War is perhaps the most salient context affecting public health. In “Smallpox in Colonial America: the most terrible of all the ministers of death,” Ann M. Becker demonstrates that the introduction of mass troop inoculation within the Continental Army during the Revolutionary War finally enabled acceptance of the practice. Inoculation was available during previous epidemics, yet it gained approval only in the context of a military crisis.
Dramatic economic change can also unsettle and alarm people, as the early nineteenth century shows well. In “‘A Good Investment’: Personal Health Amidst Economic Uncertainty,” Jonathan Riddle demonstrates how the physiological reform movement deployed the tools of the antebellum marketplace revolution. Physiological reform provided an individualized, bodily program for grasping the promises of marketplace capitalism while avoiding its perils.

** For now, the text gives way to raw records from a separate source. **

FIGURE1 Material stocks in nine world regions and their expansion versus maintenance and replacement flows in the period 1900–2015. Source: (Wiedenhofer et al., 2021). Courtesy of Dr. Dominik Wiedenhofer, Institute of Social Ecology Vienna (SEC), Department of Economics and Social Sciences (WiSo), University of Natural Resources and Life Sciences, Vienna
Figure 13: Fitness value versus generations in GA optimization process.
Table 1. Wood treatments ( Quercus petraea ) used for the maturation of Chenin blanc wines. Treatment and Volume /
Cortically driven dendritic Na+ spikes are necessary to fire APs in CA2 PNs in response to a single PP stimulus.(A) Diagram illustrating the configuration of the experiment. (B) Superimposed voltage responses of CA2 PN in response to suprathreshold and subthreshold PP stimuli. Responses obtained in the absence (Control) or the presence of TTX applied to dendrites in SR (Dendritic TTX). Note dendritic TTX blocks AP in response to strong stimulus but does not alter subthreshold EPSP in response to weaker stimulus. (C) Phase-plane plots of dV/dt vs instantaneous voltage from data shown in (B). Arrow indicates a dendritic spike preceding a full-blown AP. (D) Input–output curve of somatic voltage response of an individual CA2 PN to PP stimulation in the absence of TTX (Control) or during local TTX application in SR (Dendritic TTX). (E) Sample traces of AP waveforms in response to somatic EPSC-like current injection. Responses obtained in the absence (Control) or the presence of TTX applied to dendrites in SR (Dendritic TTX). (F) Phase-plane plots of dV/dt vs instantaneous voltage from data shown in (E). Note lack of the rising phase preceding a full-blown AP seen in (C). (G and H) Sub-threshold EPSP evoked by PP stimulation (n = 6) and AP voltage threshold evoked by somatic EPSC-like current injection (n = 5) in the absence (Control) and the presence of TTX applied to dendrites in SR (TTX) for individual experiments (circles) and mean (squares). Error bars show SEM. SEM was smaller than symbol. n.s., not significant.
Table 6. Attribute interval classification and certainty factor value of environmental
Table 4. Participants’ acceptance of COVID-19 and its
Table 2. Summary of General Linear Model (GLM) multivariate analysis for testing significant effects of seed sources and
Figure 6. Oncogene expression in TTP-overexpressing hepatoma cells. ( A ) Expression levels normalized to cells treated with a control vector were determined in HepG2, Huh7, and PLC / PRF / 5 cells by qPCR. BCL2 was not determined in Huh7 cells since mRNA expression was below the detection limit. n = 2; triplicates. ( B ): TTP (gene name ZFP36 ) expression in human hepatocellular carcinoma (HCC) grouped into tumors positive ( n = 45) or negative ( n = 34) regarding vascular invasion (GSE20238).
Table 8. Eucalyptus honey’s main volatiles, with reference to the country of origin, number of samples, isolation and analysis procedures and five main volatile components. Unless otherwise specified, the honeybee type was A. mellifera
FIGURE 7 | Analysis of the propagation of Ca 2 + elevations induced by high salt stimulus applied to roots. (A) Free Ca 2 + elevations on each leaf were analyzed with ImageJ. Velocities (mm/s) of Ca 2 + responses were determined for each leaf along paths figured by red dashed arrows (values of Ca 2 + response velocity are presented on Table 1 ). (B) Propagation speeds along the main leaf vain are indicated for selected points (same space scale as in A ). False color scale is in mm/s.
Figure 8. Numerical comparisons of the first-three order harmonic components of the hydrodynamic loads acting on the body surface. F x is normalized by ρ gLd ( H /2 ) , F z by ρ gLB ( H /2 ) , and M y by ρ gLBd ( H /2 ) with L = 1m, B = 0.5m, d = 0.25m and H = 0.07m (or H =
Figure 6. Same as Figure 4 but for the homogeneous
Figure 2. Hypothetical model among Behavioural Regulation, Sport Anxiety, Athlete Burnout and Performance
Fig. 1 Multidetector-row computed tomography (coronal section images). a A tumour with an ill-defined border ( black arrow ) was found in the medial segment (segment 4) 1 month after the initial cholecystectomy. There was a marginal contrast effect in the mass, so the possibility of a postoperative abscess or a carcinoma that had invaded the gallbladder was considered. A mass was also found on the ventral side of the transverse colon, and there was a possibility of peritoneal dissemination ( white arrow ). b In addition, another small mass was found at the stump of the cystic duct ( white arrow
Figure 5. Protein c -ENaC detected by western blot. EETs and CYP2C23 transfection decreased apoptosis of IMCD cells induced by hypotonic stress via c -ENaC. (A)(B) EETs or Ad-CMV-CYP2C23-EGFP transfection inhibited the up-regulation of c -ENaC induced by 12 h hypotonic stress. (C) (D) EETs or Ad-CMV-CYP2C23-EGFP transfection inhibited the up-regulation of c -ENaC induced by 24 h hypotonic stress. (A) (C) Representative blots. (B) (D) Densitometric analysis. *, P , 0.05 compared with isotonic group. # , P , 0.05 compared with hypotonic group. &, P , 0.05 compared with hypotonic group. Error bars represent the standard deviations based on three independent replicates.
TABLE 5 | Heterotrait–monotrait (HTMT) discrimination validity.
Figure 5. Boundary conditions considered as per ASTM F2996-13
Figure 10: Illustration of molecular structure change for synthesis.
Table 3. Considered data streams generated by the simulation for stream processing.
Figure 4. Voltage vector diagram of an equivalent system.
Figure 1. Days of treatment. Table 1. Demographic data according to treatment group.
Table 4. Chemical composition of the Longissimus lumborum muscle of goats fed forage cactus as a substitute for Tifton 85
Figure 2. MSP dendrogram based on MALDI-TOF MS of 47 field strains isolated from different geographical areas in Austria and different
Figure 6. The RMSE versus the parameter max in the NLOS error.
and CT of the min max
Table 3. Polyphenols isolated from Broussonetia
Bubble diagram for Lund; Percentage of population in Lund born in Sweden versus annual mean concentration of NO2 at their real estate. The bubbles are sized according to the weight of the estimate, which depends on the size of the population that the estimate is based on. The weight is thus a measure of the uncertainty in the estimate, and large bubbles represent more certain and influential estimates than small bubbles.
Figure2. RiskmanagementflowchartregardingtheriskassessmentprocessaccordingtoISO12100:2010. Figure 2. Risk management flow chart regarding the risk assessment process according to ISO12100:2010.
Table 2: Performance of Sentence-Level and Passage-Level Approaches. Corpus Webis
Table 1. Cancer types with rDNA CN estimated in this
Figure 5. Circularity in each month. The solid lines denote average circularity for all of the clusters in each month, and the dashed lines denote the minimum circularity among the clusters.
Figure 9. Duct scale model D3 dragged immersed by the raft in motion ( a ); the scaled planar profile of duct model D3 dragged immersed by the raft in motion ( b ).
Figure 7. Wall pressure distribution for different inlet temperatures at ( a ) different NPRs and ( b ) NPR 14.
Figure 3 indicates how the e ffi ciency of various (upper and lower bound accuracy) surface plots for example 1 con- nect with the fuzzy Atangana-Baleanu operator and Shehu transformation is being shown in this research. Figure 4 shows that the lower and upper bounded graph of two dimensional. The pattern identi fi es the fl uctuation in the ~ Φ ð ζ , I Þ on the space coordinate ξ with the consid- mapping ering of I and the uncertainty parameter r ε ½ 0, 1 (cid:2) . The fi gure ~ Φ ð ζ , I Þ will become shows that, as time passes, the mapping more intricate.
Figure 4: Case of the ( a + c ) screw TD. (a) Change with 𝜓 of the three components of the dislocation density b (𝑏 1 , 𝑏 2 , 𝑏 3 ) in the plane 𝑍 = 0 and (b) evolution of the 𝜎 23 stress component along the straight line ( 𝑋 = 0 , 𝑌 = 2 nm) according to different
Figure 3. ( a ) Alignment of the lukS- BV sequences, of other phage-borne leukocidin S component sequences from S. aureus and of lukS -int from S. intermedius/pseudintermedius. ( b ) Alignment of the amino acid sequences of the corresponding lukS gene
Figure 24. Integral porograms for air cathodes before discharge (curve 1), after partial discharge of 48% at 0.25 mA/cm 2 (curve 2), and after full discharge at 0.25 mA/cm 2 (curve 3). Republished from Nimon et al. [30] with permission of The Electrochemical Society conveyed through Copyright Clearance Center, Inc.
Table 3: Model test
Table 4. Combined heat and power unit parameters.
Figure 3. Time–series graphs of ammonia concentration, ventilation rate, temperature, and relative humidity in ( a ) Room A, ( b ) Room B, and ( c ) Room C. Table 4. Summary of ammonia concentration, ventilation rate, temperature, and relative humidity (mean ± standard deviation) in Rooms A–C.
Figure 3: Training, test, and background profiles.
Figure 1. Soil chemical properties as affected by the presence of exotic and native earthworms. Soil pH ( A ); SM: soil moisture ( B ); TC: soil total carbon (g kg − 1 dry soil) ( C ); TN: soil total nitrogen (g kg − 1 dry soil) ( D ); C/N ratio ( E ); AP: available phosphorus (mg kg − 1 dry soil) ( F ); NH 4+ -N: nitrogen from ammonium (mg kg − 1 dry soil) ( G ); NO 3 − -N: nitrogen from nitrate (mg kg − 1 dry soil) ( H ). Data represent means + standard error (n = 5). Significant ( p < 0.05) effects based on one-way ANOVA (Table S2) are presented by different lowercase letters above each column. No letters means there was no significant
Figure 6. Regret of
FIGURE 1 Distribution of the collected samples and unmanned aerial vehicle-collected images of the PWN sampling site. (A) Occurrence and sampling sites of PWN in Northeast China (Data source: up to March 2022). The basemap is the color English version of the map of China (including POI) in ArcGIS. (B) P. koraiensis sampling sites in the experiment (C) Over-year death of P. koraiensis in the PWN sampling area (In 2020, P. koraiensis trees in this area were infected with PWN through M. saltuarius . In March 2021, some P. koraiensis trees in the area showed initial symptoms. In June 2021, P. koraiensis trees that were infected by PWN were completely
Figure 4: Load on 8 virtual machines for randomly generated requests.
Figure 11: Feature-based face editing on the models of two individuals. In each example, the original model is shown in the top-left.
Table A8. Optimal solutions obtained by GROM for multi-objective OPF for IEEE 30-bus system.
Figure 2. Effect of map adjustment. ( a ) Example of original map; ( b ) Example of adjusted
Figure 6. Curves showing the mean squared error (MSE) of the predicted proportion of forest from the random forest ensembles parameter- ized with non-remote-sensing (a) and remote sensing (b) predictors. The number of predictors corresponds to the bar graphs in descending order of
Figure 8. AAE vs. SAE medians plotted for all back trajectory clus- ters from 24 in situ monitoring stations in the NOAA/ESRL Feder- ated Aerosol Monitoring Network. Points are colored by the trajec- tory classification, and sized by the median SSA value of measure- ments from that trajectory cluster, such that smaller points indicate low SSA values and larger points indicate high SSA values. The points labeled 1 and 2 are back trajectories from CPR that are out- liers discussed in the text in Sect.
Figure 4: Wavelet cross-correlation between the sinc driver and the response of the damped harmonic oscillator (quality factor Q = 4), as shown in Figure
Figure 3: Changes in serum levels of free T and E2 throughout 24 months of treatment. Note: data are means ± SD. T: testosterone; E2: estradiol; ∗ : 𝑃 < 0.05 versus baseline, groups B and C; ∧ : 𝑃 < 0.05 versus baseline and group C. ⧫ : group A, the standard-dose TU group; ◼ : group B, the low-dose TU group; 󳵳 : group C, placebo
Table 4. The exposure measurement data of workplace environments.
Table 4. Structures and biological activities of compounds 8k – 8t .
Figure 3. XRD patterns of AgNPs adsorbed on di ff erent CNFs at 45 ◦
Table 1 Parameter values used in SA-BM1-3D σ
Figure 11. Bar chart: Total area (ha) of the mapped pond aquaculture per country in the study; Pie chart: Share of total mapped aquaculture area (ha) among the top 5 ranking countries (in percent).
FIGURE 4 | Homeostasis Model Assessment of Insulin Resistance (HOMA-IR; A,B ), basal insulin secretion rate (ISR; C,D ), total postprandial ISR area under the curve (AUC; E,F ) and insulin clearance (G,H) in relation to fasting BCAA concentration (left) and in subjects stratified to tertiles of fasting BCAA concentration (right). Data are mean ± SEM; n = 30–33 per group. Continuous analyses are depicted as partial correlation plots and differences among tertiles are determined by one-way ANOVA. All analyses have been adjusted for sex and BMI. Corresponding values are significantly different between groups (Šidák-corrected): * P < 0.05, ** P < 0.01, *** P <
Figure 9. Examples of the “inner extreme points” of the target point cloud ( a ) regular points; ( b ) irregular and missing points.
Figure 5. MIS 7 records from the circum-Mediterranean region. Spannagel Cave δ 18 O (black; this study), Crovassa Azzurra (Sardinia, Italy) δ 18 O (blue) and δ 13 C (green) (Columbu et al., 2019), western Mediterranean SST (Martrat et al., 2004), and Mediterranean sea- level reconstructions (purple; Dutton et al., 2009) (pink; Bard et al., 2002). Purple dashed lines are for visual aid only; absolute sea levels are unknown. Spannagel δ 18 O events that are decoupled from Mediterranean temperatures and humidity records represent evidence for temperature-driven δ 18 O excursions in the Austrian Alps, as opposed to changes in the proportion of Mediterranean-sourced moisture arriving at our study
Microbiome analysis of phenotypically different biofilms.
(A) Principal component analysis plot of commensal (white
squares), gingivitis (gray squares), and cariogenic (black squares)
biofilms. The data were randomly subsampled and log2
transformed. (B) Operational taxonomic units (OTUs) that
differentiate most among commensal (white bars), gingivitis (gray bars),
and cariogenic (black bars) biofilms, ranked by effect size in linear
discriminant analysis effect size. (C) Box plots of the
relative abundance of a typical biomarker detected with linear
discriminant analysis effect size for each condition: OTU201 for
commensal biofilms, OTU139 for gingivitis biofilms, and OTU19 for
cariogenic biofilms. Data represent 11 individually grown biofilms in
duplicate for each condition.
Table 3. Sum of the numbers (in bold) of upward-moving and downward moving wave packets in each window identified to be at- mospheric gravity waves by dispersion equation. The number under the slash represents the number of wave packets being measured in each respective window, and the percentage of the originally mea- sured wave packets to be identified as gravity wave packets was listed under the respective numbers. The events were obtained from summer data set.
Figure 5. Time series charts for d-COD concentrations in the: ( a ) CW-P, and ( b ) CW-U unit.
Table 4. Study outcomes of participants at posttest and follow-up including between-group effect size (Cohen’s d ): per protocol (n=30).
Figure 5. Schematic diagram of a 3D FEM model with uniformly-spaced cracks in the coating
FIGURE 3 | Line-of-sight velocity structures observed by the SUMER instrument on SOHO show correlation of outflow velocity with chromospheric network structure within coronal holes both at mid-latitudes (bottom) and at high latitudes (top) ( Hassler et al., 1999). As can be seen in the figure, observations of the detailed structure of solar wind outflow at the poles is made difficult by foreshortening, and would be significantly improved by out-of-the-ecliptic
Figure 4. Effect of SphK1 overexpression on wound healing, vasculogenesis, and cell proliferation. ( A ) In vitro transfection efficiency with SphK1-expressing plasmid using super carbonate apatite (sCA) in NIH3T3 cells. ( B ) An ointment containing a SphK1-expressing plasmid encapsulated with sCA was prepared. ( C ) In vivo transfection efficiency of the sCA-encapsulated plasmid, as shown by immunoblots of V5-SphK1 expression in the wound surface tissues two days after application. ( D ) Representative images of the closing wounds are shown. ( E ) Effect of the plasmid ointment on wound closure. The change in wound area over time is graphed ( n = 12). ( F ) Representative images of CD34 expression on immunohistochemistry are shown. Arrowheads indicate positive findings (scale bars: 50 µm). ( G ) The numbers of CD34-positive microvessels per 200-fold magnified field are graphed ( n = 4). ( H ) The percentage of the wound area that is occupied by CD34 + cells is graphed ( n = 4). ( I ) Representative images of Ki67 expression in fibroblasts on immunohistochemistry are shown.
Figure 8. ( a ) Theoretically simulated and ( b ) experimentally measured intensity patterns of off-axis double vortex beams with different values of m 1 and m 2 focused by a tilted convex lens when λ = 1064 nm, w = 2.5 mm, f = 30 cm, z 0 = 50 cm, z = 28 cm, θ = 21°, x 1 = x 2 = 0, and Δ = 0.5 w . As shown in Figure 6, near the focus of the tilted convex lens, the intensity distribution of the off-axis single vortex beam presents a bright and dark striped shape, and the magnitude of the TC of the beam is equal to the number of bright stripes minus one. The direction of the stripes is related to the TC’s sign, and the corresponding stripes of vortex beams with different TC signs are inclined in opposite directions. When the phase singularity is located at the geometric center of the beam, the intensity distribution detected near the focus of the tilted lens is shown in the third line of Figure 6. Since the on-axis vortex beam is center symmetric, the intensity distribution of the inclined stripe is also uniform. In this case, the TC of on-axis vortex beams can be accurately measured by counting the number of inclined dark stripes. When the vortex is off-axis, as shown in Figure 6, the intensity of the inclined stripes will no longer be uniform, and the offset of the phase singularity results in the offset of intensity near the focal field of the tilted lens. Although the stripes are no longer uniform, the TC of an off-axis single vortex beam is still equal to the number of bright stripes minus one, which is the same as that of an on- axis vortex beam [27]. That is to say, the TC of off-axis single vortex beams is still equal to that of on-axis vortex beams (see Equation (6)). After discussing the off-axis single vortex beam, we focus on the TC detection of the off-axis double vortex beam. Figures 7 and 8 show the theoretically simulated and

Cultural change and friction can revealingly operate as crises too. In “‘Tijuana Abortions’ and Abortion Decriminalization in California,” Alicia Gutierrez-Romine traces liberalization of California abortion laws to a perceived women’s health crisis in the 1960s. Women (often white women) traveled from California to Mexico for abortions. Although women’s fatalities were rare, American ideas about race, ethnicity and nationality, and gender fused to create alarm that altered public health adjudication and policy.
Our panel offers connective comments by the eminent medical historian Nancy Tomes. We hope the audience will follow up with a lively conversation about public health in crisis times.